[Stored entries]
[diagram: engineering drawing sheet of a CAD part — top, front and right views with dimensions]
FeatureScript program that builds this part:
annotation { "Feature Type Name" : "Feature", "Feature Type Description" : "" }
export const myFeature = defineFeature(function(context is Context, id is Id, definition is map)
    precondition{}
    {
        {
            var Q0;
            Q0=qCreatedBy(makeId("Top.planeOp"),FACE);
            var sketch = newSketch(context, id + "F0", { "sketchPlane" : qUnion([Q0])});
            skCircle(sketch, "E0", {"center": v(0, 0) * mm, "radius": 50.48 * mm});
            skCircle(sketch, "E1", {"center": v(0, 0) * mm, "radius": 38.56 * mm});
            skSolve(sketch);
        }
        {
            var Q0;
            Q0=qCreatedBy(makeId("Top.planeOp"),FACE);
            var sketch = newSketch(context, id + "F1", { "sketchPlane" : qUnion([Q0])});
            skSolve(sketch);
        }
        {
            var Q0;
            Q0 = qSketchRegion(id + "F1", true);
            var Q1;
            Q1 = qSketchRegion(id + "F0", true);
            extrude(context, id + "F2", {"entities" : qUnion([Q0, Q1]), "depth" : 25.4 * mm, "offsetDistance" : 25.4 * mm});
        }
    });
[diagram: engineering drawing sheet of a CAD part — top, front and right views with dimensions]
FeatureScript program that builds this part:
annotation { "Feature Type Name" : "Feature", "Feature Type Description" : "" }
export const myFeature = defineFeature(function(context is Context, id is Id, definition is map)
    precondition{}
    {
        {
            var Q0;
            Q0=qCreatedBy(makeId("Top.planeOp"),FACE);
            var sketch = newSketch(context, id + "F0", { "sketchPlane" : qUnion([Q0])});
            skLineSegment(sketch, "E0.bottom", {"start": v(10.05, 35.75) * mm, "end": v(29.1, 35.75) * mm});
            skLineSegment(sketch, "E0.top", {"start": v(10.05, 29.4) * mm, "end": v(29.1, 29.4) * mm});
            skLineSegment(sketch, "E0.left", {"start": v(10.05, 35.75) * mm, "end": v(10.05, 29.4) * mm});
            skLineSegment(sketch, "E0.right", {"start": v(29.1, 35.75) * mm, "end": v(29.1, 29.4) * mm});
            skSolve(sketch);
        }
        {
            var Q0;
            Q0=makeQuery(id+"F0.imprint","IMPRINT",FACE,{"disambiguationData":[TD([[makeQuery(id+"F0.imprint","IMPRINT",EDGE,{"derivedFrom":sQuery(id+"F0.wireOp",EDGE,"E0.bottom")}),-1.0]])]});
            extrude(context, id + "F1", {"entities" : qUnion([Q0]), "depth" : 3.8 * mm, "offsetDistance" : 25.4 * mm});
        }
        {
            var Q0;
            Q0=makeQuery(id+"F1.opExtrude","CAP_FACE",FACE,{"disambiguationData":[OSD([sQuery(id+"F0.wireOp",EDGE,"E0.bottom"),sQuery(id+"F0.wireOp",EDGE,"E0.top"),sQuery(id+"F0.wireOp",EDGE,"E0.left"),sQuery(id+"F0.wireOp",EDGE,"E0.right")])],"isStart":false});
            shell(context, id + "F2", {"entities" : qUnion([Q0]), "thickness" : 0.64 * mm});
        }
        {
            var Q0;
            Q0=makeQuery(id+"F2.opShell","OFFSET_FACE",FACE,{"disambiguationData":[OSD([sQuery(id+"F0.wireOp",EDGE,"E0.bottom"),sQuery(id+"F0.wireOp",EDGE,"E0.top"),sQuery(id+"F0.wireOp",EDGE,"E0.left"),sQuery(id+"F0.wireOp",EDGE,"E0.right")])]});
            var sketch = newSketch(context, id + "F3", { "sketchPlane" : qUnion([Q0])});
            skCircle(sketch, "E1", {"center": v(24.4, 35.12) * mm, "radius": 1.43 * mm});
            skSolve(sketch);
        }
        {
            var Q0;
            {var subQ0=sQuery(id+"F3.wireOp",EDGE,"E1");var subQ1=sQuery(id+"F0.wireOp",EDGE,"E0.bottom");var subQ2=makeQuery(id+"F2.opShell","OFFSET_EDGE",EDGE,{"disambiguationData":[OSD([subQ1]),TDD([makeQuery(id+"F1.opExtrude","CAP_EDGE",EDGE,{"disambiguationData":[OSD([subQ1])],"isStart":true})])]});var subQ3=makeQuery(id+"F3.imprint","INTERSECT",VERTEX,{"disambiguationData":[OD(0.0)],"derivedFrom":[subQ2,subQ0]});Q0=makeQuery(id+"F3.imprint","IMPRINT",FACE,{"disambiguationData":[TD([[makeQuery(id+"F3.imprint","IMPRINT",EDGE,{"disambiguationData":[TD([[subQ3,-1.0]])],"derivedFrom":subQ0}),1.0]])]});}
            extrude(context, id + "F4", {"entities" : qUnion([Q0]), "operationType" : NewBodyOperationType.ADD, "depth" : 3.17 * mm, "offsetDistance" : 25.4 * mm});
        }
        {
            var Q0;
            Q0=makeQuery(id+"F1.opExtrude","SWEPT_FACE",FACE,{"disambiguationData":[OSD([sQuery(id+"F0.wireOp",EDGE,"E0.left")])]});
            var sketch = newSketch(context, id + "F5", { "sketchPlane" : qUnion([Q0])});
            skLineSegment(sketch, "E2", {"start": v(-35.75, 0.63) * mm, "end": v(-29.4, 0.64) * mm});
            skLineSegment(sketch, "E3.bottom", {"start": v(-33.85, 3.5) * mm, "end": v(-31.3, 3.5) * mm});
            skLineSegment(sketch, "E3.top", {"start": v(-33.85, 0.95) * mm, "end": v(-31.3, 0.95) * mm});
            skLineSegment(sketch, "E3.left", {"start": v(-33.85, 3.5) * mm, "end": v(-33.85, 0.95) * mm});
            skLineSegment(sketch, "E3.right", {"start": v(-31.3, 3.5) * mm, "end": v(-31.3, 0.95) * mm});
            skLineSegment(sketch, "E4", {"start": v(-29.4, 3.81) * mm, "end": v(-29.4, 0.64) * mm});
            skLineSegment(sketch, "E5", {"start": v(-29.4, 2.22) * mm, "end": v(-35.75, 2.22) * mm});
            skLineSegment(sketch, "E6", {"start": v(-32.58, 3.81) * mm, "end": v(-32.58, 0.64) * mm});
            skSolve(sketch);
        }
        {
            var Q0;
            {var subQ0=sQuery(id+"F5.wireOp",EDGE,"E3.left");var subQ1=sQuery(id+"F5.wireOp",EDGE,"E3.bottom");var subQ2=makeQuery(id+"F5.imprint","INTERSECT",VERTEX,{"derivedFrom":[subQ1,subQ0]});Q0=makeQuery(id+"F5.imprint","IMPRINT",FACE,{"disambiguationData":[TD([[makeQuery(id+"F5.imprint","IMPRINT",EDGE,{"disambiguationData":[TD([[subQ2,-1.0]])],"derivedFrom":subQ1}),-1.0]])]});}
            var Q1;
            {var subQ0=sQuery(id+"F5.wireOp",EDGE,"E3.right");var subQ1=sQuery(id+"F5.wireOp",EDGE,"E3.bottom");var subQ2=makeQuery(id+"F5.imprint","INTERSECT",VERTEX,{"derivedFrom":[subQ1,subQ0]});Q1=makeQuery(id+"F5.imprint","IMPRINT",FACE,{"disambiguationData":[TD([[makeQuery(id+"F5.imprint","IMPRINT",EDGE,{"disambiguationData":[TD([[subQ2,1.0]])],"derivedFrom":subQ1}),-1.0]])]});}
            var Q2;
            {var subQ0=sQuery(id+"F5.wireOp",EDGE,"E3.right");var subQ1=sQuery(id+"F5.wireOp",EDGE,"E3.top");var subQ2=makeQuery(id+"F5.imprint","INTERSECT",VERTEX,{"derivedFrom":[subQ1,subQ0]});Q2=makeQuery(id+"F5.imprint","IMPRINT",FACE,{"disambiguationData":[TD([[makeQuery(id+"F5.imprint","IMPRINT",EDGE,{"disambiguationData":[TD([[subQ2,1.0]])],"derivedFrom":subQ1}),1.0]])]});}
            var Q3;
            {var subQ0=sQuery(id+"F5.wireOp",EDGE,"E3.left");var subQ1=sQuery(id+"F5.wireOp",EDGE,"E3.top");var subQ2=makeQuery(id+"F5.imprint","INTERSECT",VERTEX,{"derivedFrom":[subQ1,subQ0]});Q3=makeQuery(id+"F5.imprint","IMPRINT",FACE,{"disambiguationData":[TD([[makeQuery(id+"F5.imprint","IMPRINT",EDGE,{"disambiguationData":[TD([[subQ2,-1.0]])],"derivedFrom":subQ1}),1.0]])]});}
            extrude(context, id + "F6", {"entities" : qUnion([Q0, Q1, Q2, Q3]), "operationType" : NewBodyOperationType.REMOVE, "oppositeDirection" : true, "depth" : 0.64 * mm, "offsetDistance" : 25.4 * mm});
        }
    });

■ TASK STATEMENT: Which lines in the rows above contain the string "isStart"? Gather and copy each of them. Case counts.

■ EXPECTED ANSWER:
            Q0=makeQuery(id+"F1.opExtrude","CAP_FACE",FACE,{"disambiguationData":[OSD([sQuery(id+"F0.wireOp",EDGE,"E0.bottom"),sQuery(id+"F0.wireOp",EDGE,"E0.top"),sQuery(id+"F0.wireOp",EDGE,"E0.left"),sQuery(id+"F0.wireOp",EDGE,"E0.right")])],"isStart":false});
            {var subQ0=sQuery(id+"F3.wireOp",EDGE,"E1");var subQ1=sQuery(id+"F0.wireOp",EDGE,"E0.bottom");var subQ2=makeQuery(id+"F2.opShell","OFFSET_EDGE",EDGE,{"disambiguationData":[OSD([subQ1]),TDD([makeQuery(id+"F1.opExtrude","CAP_EDGE",EDGE,{"disambiguationData":[OSD([subQ1])],"isStart":true})])]});var subQ3=makeQuery(id+"F3.imprint","INTERSECT",VERTEX,{"disambiguationData":[OD(0.0)],"derivedFrom":[subQ2,subQ0]});Q0=makeQuery(id+"F3.imprint","IMPRINT",FACE,{"disambiguationData":[TD([[makeQuery(id+"F3.imprint","IMPRINT",EDGE,{"disambiguationData":[TD([[subQ3,-1.0]])],"derivedFrom":subQ0}),1.0]])]});}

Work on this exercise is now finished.